When I started playing with home automation I purchased this pack of 50 NFC215 Round Cards this are tags that can hold up to 540 bytes of data, which is enough for short messages like web links, personal information sharing, wifi credentials sharing, etc. in this opportunity I wanted to used them as a way to toggle the living room lights.
At first I wanted the NFC tag to be programmed to send a simple UDP message to a specific IP (my home automation server running on a Raspberry Pi 4), but it turns out that the standard for NFC actions that can be programmed is very limited to just open web links, create a new contact on a phone, or add new Wifi credentials. in order make this there are software that allows you to program tons of actions like sending UDP packets, turn on bluetooth, turn on the phone’s flashlight, etc. The only catch is that the reading phone needs to have installed the software that interprets the action, the good thing is that, the software (NFC Tools Pro) does this in a clever way, when adding a custom action it actually creates 2 actions in the NFC tag: one to visit the link of the software google play page for download, and if the phone already have the app, it will just execute the action, so I am ok with this then.

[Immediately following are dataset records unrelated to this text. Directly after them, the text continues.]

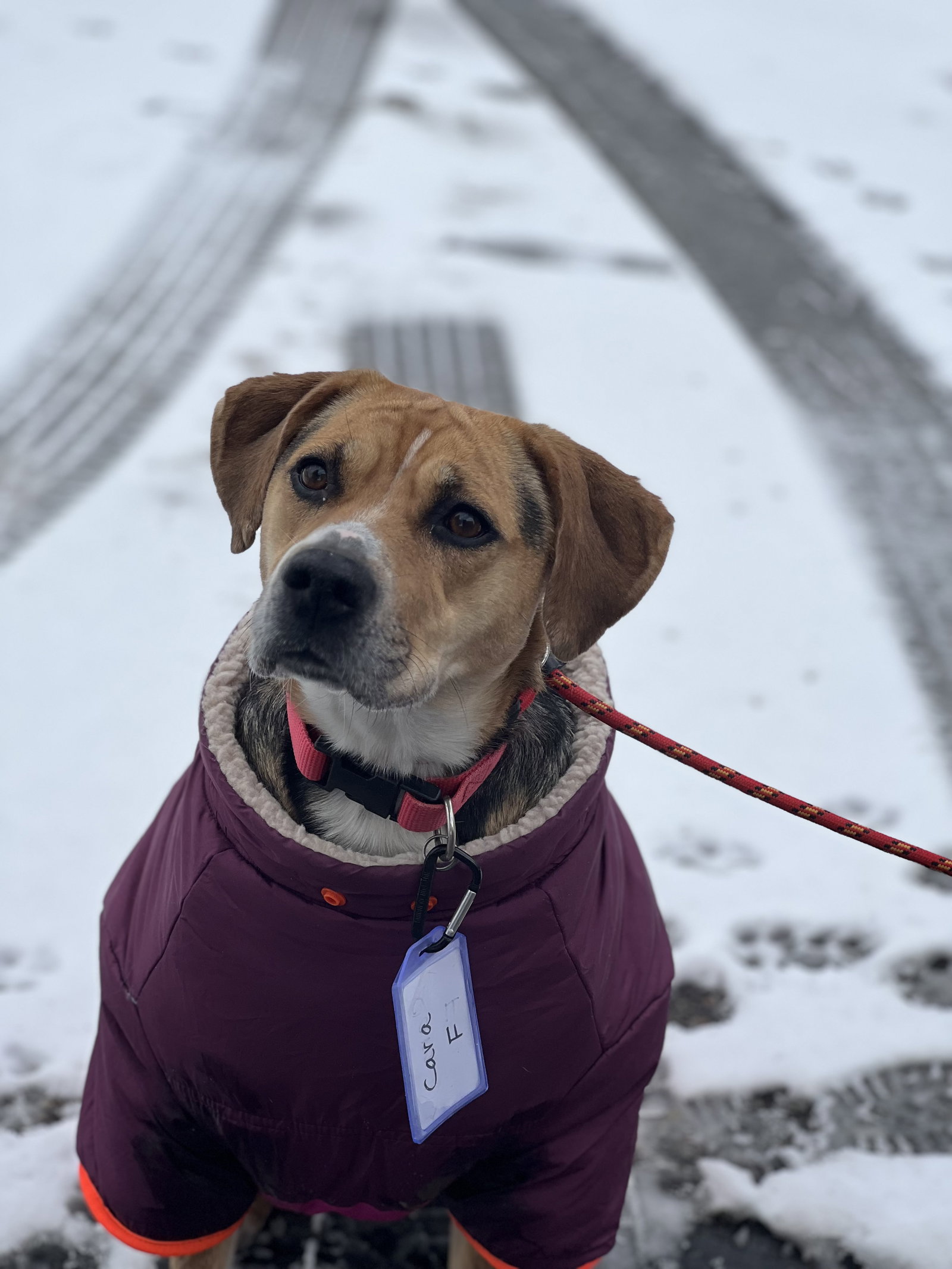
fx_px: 2823
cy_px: 634
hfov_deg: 19.1
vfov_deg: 25.3
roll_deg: -1.1
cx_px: 476
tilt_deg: -24.4
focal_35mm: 77
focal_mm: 9
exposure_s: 1/508
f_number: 2.8
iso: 32
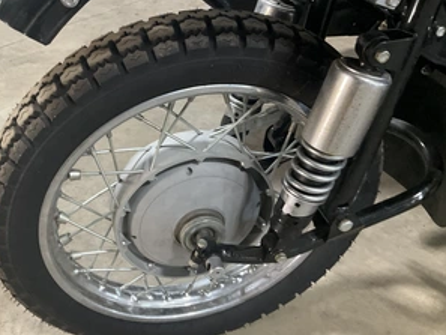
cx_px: 161
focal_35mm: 39
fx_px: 503
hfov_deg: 47.3
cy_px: 165
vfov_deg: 36.8
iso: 200
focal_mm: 3
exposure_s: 1/60
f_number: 1.8
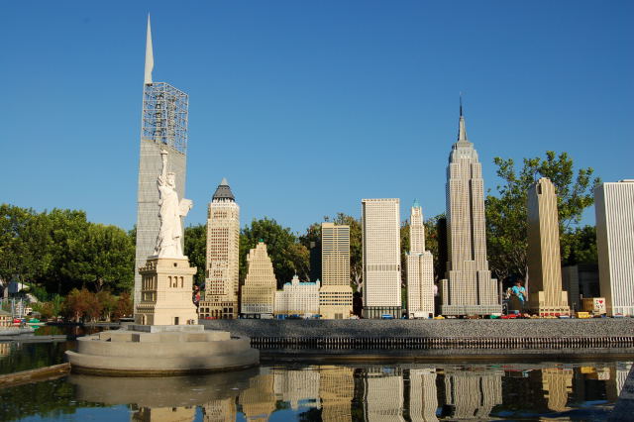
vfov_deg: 39.9
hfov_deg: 57.2
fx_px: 581
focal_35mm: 33
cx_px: 317
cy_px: 211
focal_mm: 22
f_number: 10
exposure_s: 1/400
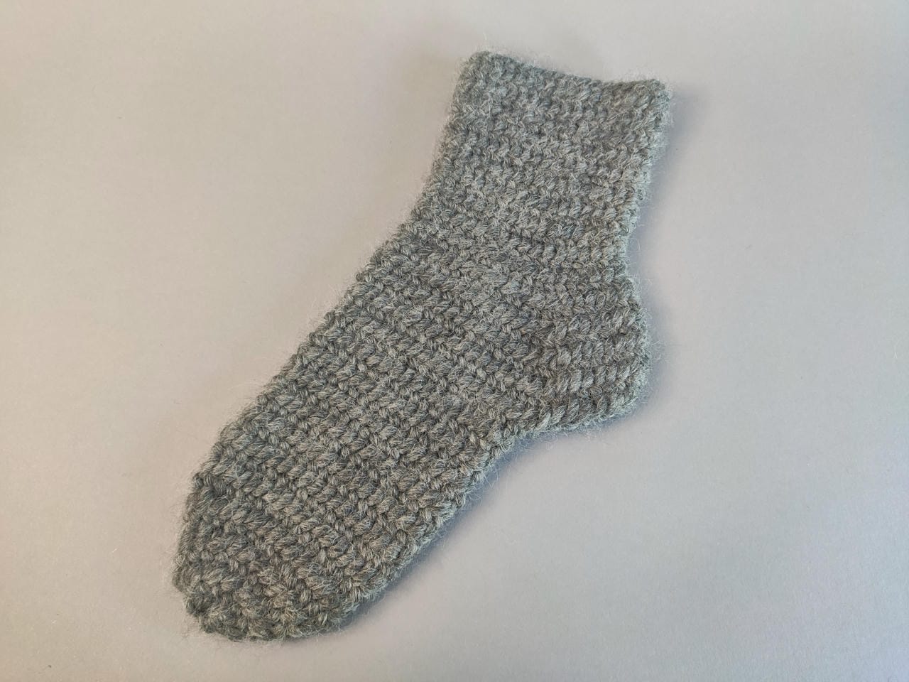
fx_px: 683
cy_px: 341
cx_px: 454
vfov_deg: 53.1
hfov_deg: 67.3
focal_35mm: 26
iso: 646
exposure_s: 1/33
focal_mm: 4.77
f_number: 1.75
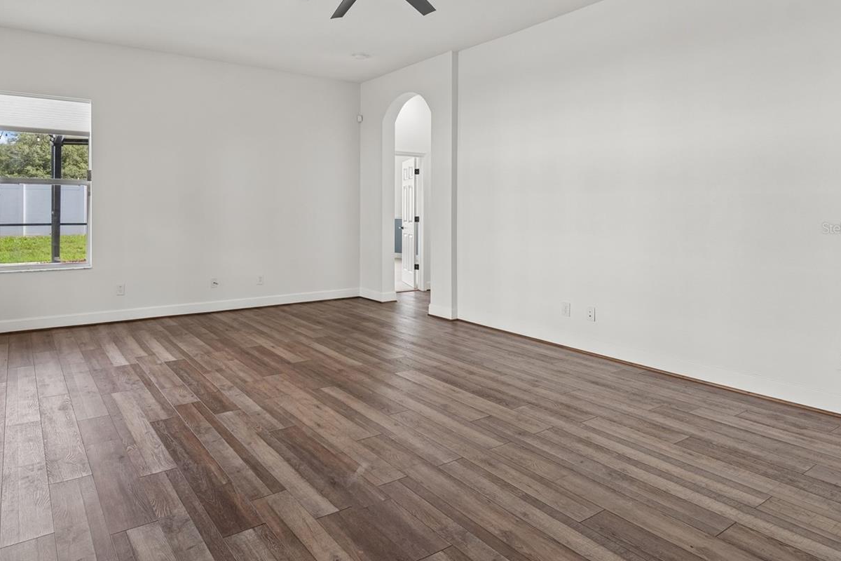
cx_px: 324
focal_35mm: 20
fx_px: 467
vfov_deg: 61.5
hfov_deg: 82.6
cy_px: 228
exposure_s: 1/10
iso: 100
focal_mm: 10
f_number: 7.1
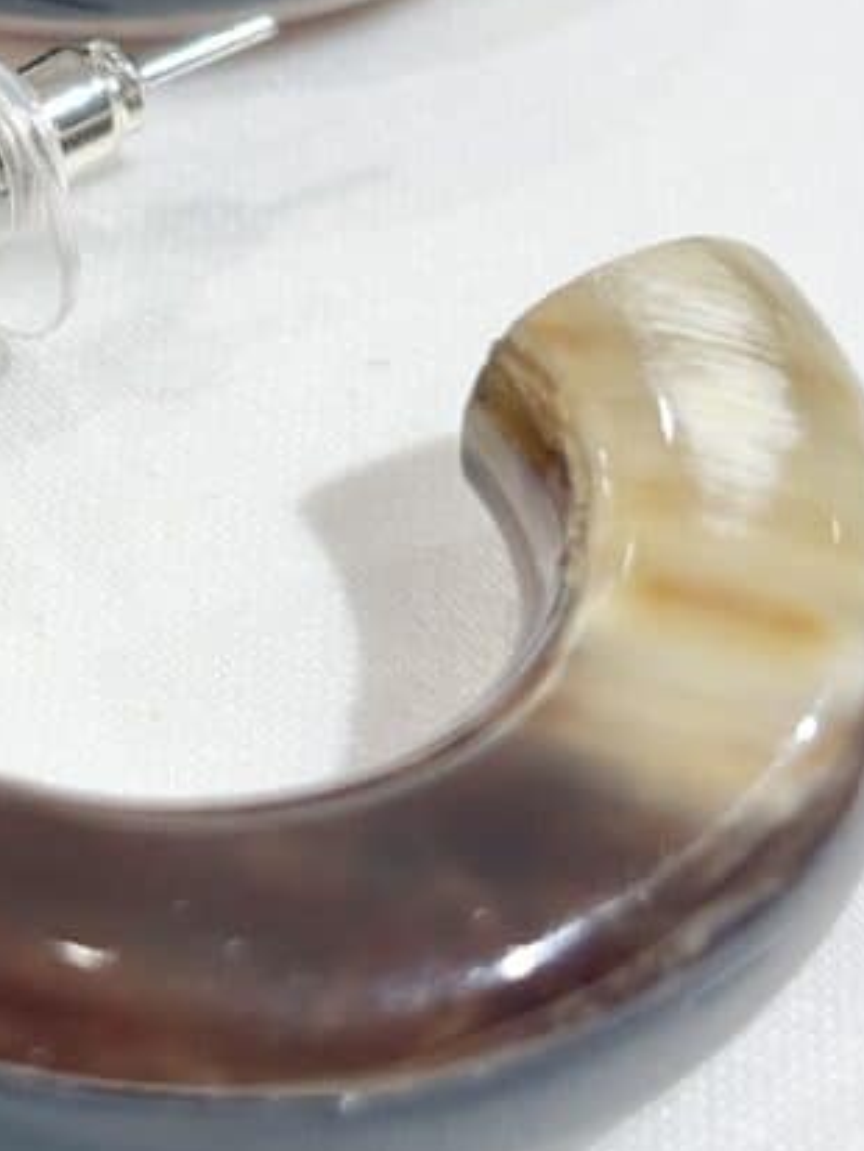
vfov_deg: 15.2
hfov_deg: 11.4
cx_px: 33
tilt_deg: -37.0
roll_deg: +6.9
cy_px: 276
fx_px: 4291
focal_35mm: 129
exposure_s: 1/114
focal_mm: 5.96
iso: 25
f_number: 1.6
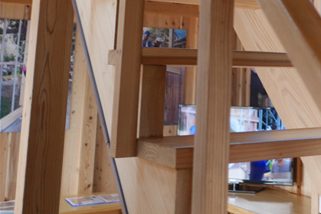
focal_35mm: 67
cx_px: 344
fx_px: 597
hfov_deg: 27.7
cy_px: -12
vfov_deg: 19.6
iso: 200
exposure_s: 1/60
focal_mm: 15
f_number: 1.8
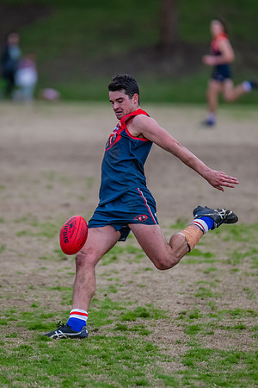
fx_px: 6287
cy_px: 163
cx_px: 120
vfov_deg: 3.5
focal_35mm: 585
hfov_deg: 2.4
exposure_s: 1/2000
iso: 1100
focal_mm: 300
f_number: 2.8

What I ended up doing is sending a POST request to my Raspberry Pi with a unique id that describes the position of this NFC tag, therefore, the actual action of turning on the lights is later decided by the central Raspberryi Pi, the NFC tag only sends the message with it’s ID, this allows me to configure and alter the final action easily without having to re-program the NFC tag.
The POST messgage is later captured by an instance of Node-RED
Which takes the payload and filters the id
(in the case of the sofa the id
would be living_room_nfc_tag_sofa_right_arm
) and assign an action, for now
all the nfc tags that I have around are for toggling the living room lights
group created on Home Assistant, but you can
see how this can be used for other stuff like playing music, turn on the coffee
machine, the air conditioner, drop more food to a pet bowl, send an MQTT
message, or even triggering any linux command.